Political leaders and their vast staff organisations have set up yet more entities, such as the European Financial Stability Facility and the European Stability Mechanism, which provide yet more opportunities for careerists, and yet more confusion about who makes decisions. It would have been much more productive to come up with two sets of clear policies; one to deal with sovereign defaults within the eurozone, the other to provide for procedures for a member country to give up the euro as a national currency.

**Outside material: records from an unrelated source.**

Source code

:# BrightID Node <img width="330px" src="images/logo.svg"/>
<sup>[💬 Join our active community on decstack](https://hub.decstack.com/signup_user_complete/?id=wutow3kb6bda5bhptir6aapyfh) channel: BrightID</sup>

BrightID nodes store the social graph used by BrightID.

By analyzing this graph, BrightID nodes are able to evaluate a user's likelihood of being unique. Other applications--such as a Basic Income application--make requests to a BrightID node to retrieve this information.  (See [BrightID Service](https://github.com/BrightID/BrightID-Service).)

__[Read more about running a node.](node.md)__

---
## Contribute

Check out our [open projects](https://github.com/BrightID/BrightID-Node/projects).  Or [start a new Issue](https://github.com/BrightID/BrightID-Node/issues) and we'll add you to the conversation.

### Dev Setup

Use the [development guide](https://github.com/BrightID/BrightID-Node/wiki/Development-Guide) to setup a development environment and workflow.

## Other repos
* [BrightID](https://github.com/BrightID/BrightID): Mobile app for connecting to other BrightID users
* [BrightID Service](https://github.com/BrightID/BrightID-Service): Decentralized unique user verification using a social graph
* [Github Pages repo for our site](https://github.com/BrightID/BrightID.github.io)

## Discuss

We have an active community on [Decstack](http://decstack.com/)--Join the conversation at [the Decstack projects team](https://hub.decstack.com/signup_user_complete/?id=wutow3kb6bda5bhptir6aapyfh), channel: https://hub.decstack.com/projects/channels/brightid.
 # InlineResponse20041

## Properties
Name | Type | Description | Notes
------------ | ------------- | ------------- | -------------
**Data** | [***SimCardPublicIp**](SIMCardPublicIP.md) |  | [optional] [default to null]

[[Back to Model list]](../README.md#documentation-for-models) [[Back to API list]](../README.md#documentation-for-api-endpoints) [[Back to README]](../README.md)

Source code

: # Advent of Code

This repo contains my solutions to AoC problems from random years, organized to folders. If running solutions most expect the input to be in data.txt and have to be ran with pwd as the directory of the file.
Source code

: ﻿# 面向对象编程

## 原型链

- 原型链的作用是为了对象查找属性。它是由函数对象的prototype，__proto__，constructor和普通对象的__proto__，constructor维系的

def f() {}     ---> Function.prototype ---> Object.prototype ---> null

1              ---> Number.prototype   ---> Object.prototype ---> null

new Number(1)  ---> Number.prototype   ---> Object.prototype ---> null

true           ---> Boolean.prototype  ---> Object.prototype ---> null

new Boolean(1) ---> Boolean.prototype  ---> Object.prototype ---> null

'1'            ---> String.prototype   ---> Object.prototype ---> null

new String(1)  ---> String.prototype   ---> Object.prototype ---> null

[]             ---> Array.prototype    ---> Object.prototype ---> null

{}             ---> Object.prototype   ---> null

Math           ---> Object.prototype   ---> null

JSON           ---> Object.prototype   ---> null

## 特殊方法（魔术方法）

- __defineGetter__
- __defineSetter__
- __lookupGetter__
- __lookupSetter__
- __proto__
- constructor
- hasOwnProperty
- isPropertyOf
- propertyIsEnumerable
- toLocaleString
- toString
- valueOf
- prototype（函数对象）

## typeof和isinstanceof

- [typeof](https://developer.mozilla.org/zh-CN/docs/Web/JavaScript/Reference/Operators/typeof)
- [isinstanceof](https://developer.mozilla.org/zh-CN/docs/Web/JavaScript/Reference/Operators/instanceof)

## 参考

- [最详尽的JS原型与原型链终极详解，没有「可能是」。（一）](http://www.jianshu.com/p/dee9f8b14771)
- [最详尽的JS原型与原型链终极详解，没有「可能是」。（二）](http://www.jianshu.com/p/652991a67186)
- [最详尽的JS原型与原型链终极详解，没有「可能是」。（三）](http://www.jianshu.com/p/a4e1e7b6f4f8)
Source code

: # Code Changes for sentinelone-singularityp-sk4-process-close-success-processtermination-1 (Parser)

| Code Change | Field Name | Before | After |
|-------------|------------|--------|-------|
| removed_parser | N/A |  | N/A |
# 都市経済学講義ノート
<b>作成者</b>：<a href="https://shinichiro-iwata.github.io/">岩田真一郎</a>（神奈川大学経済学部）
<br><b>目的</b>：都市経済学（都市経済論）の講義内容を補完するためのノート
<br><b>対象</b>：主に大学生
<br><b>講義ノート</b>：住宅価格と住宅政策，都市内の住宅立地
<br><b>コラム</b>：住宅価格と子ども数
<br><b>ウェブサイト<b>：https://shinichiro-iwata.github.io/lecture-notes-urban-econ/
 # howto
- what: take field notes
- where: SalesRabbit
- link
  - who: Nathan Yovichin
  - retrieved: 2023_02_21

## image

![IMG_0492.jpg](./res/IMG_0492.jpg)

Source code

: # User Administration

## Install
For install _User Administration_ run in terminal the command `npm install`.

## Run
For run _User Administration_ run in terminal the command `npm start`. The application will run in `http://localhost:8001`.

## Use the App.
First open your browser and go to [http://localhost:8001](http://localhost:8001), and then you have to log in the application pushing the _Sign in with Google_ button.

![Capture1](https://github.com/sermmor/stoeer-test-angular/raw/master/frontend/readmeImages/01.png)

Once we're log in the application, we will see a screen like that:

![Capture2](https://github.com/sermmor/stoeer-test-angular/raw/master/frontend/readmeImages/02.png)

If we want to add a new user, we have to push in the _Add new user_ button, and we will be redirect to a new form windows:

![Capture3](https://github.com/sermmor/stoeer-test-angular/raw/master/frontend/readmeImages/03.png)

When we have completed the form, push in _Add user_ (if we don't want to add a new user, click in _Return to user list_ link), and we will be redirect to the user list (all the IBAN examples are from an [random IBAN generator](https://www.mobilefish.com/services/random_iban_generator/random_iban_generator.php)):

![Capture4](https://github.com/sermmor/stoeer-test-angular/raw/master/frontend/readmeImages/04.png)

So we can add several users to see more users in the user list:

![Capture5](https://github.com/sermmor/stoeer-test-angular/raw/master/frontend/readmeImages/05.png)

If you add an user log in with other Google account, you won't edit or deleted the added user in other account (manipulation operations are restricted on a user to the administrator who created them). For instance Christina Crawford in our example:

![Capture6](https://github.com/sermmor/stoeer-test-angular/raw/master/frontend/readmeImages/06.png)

The principal objection raised to admitting even the possibility of either contingency is that it would, inevitably, lead to market landslides and the onset of the dreaded events. This is nonsense. For example, there is a contingency plan for how the US government would fund itself after a nuclear war: a 20 per cent national sales tax. Not progressive, you could say, but easy to understand and administer.
My friends within the euro system – I do have some – tell me any discussion of contingency planning for a euro departure is streng verboten, because with so many member countries, there are bound to be leaks to the press. Also, Europeans, unlike Americans, do not like to enforce laws on the disclosure of classified information.
Come on. The trick, if you can call it that, is not to make the contingency planning secret, but to make it boring. They are very good at that in Frankfurt and Brussels.
Taking the airport-fiction-nightmares out of euro departure by putting procedures and a model schedule together would reduce the forbidden-fruit attractiveness of the idea. The markets and the public would be better able to weigh the true economic costs and benefits of euro membership. Also, from the eurocracy’s point of view, in negotiations with obdurate counterparties the blackmail of supposedly uncontrollable contagion would be much less powerful.
A consistent policy for dealing with sovereign default within the eurozone would have even more recent precedents to draw on. Charles Blitzer, a former International Monetary Fund official who worked on many sovereign debt restructurings over the past couple of decades, says the eurocracy’s fundamental mistake was to assert, against the evidence, that a default would be “unacceptable” or even “unthinkable”. Why not just make it a routine – an expensive, unpleasant, routine, like divorce?
As he asserts, from experience: “You need three things. You [the eurozone] need a clear policy. Never say never. State what you are willing to put up for, say, Portugal, if they deliver on their policy. If they follow through, support them. If they need more money due to external events, then be prepared to help, as long as they keep their word.
“Second, they need to act quickly. Very quickly.” The eurocracy has acted as if delay were its friend.
“Third, do it the way it’s been successfully done before. Exchange offers of bonded debt are not that hard to devise. You ask for enough relief to restore debt sustainability but not much more. Investors then can see an upside for new bonds and participation rates above 90 per cent are achievable.
“The question is what the country can afford. Have the IMF do the calculations; they have the experience and the data.”